WHITEHOUSE THREE: The OLC for a time became the sort of "little shop of legal horrors" to push forward opinions with alarming conclusions. Talks about the ludicrous "precedent" on which the Yoo memo stood — on executive orders. Art. II authority argument stands on equally shaky ground. Discussing unitary executive theory — once you hang an opinion on these theories, you know that something well beyond a legal opinion was going on. The idea that the AG of the United States and the DOJ have to follow what the President says is law opens up a whole host of precedent for mischief. Goes to Rivkin — what is the cost in revealing any of these to the public? Rivkin says he doesn’t see any cost there, and he and Whitehouse talk about problems with language and otherwise. Whitehouse talks about a provision he’d like to be able to discuss on whether or not the exclusivity provision of FISA is exclusive enough for the OLC, but that hasn’t been declassified enough for him to discuss publicly yet.
Ellwood interjects that there was another opinion that should have been provided as well. Whitehouse says there is an important piece missing from that, which is a secret order, which kept the information about the program from the public and from Congress having any oversight. Ellwood starts to interject, and Whitehouse calls him on the carpet for supporting secret action by the President. If you can’t see the opinion itself, then you cannot make the determination as to whether these opinions are extremely broad, extremely stark — and extremely Constitutionally challenged opinions.
BROWNBACK CLOSING: Sure thinks this was helpful, and would like to reach some agreement to enact further legislation on disclosures. Let’s just be careful we don’t hurt the security of the people in this country or hurt the process by which the President comes up with good policy which is made by, you hope, good hearted, well qualified people. Otherwise, everything ends up being done orally instead of in writing. There needs to be an aggressive battle of ideas — in writing — between executive branch folks. Security need not be harmed. I know your hearts are good on this, I’d urge us to take caution on this and do it appropriately.

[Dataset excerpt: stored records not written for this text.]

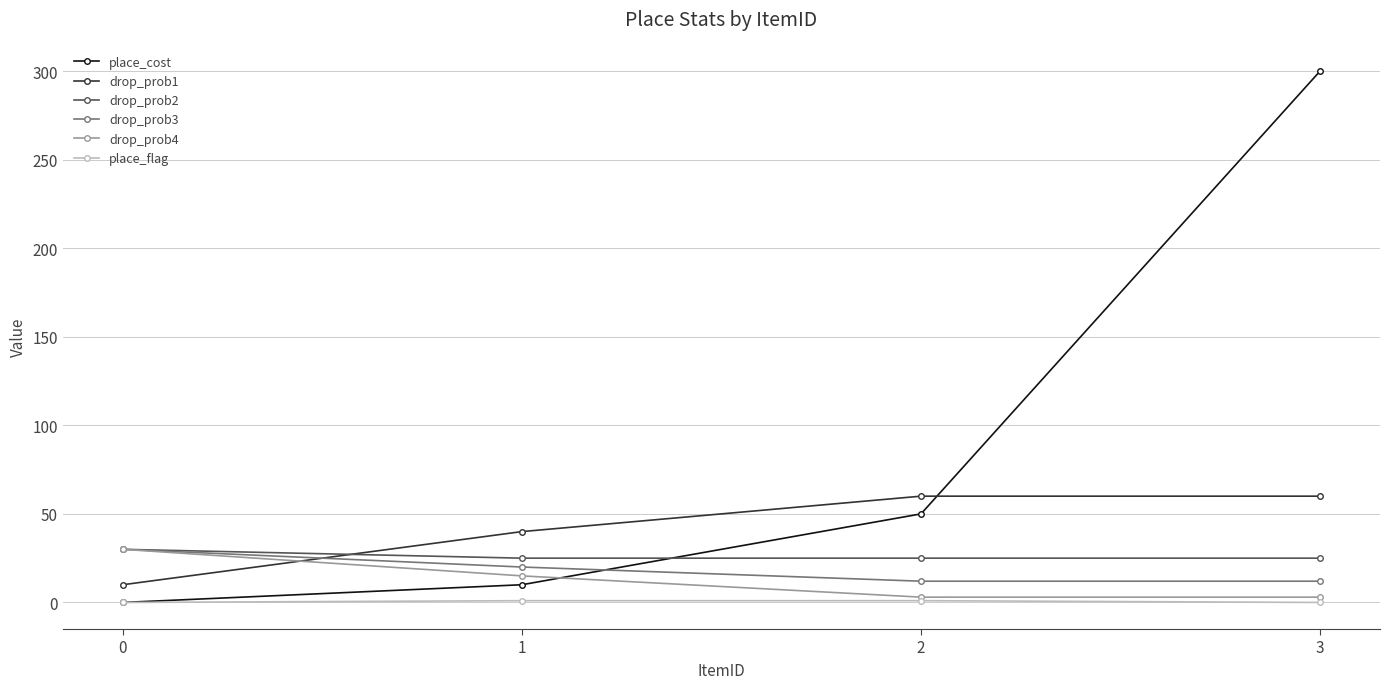

After their last crossing, which series has the higher values: drop_prob4 or place_cost?

place_cost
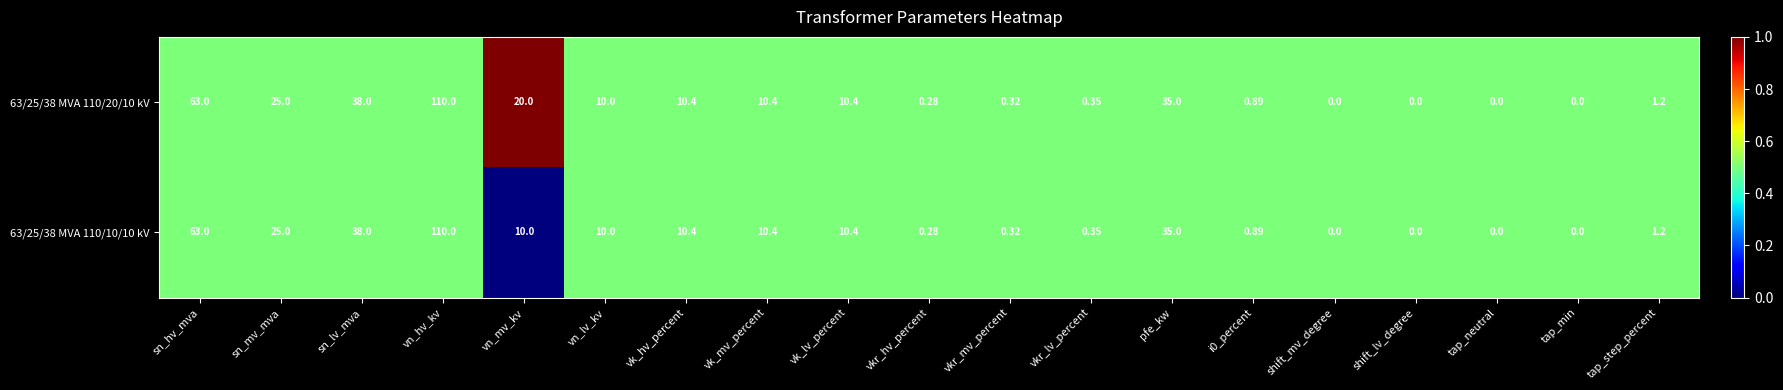

Where is 63/25/38 MVA 110/20/10 kV nearest to the value 55?

sn_hv_mva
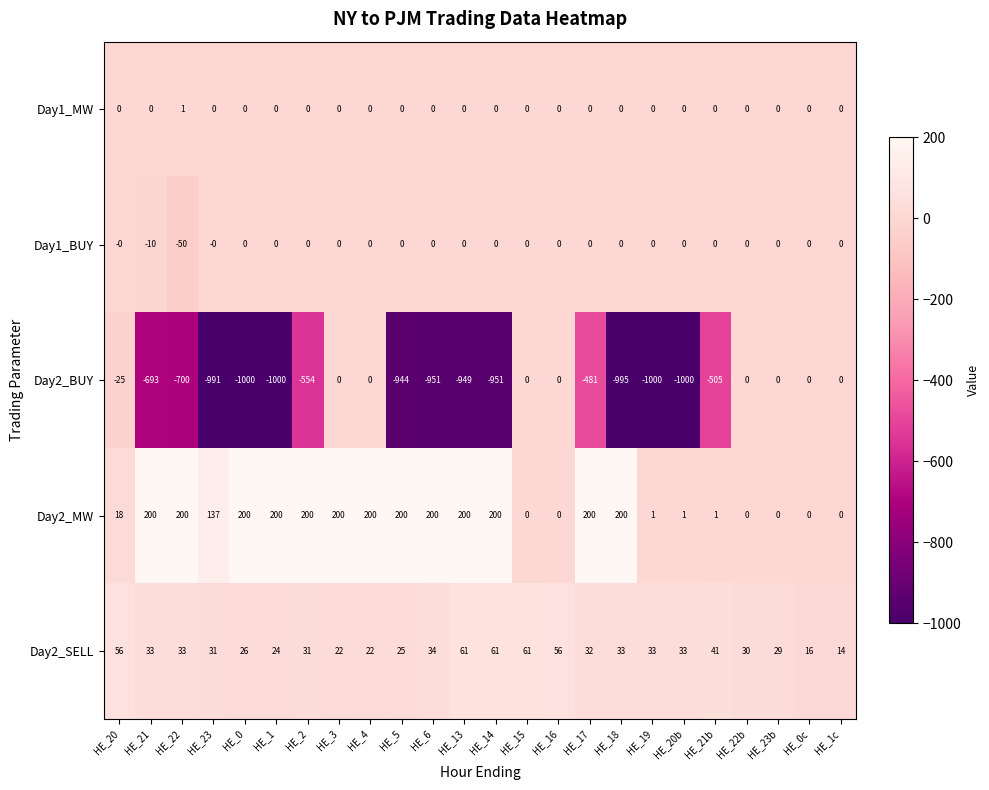

What is the sum of the Day2_MW values at HE_14 and HE_22?

400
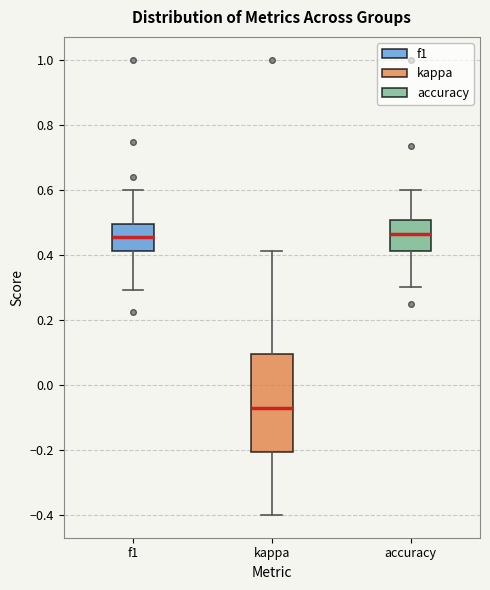

Reading left to right, read every box against the y-axis: the position of its median line, the range the box covers, and the ends of its whiskers. The values are not printed on the chart, so give them approximately, as read against the axis.

f1: median 0.46, box 0.42 to 0.50, whiskers 0.30 to 0.60
kappa: median -0.08, box -0.20 to 0.10, whiskers -0.40 to 0.42
accuracy: median 0.46, box 0.42 to 0.50, whiskers 0.30 to 0.60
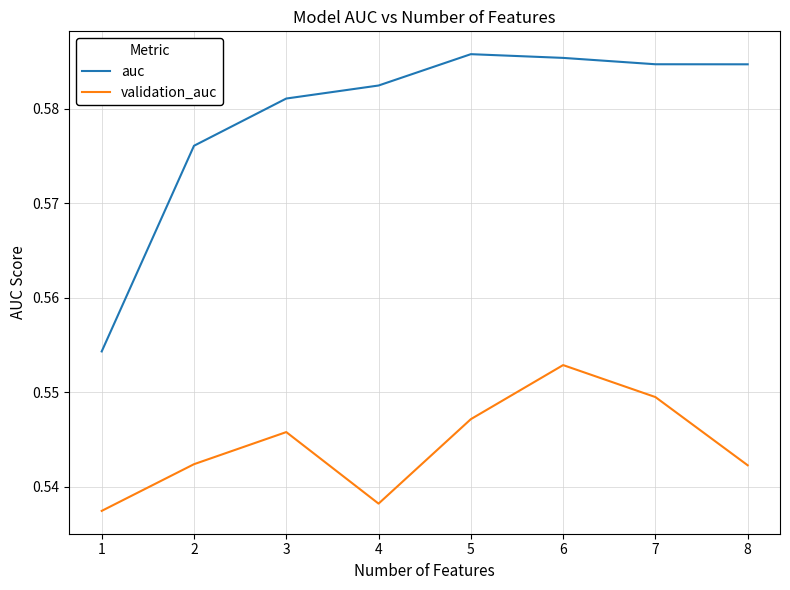

True or false: validation_auc has a value of 1.0 at 1.

False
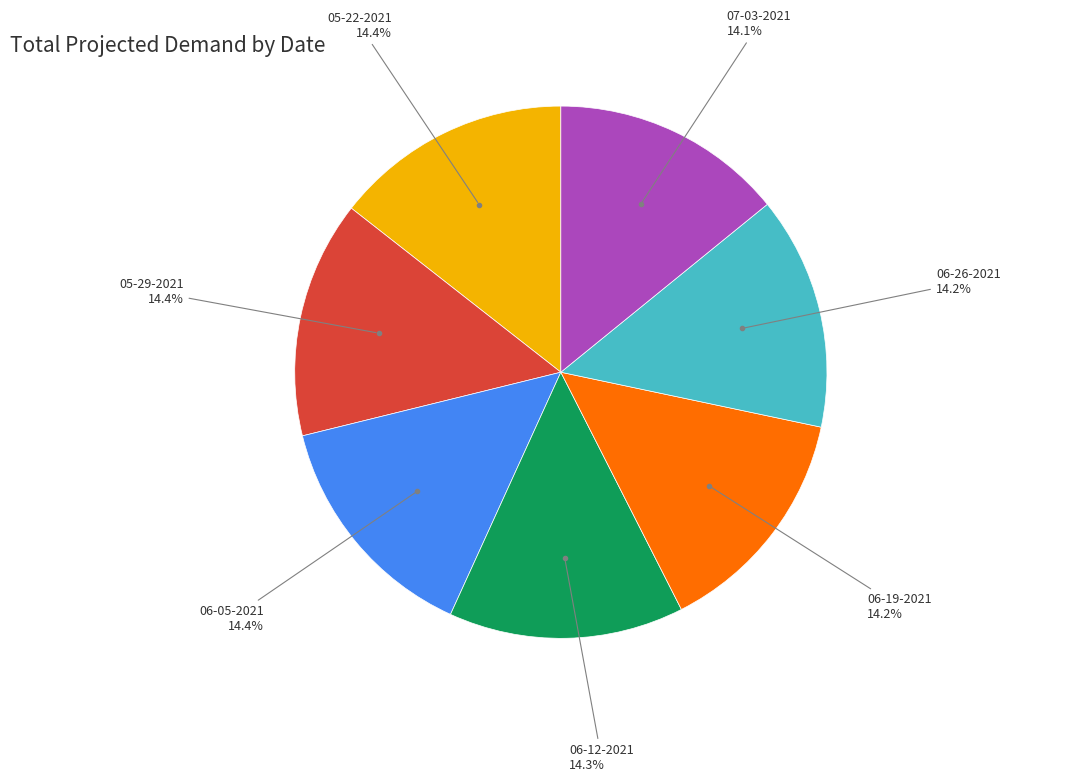

Is there a majority slice in this chart?

No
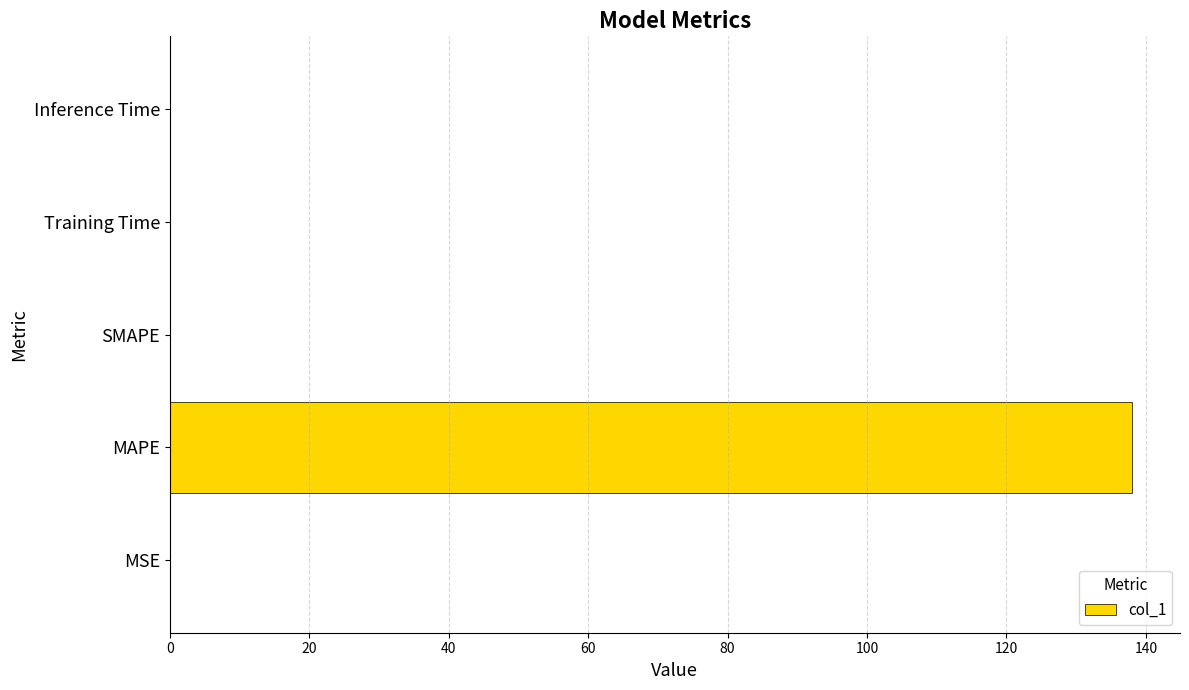

Which has a higher value, MSE or MAPE?

MAPE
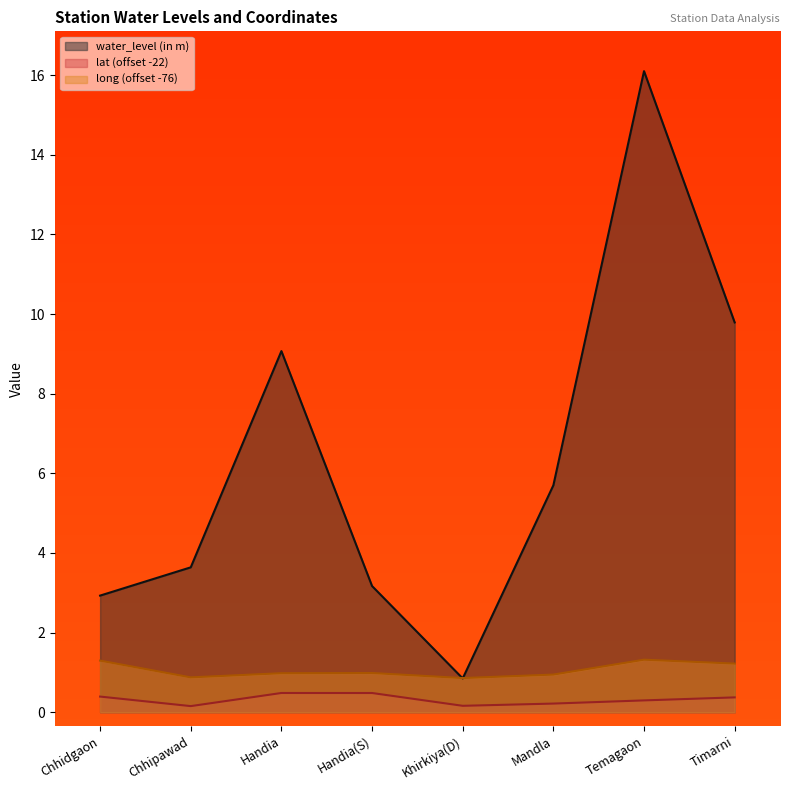

What is the difference between the second highest and minimum values in the long series?

0.4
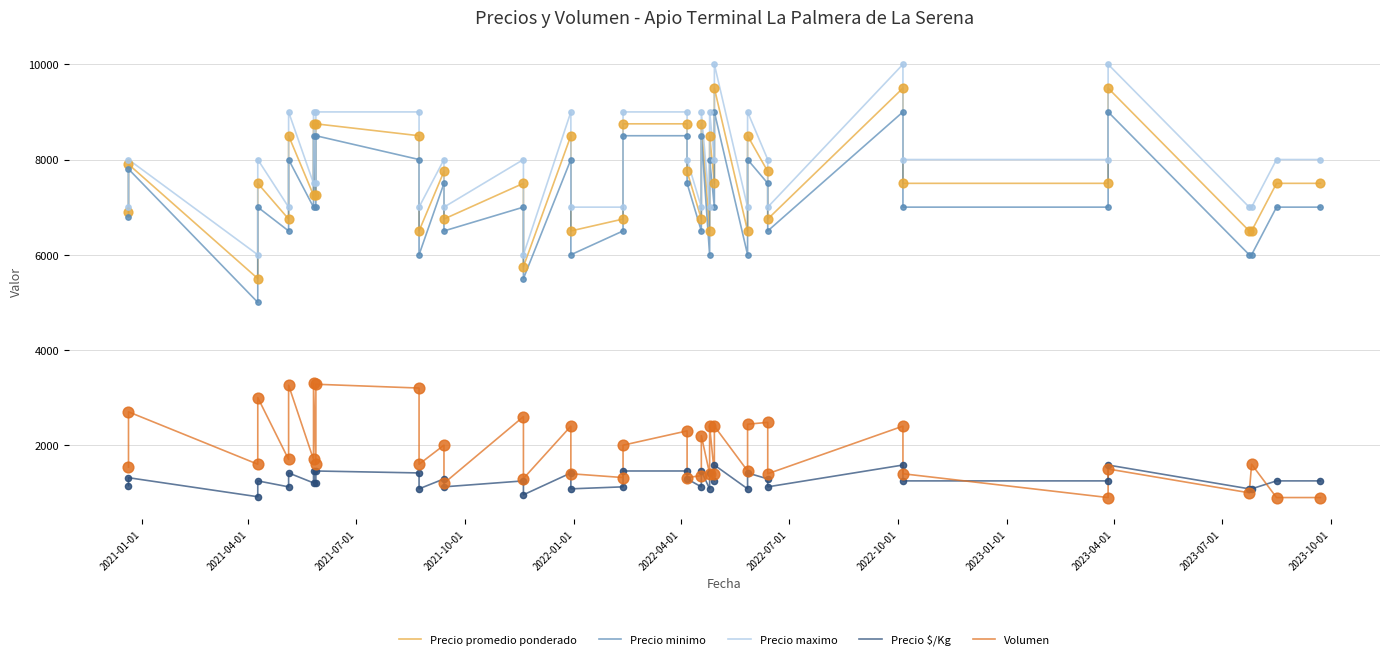

Which series reaches the maximum Y coordinate?

Precio maximo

FEINGOLD CLOSING: Thank all the witnesses for their testimony and thank his colleagues. This is a unique matter, and a groundbreaking hearing in this area of law. As much as we have talked about today, we’ve only scratched the surface. The fact that we are having this hearing at all reflects the complete lack of caution from the Administration in these matters — it is their approach that has led to this hearing today. It is more and more clear to me, that this problem is a systemic one. It is clear to me that this problem requires a systemic solution. It would be naive to assume that this problem will disappear when the Bush Administration leaves office. Government secrecy is like kudzu, once it takes hold, it is tough to eradicate.
Record will remain open for one week for additional remarks or additions to the record. Hearing adjourned.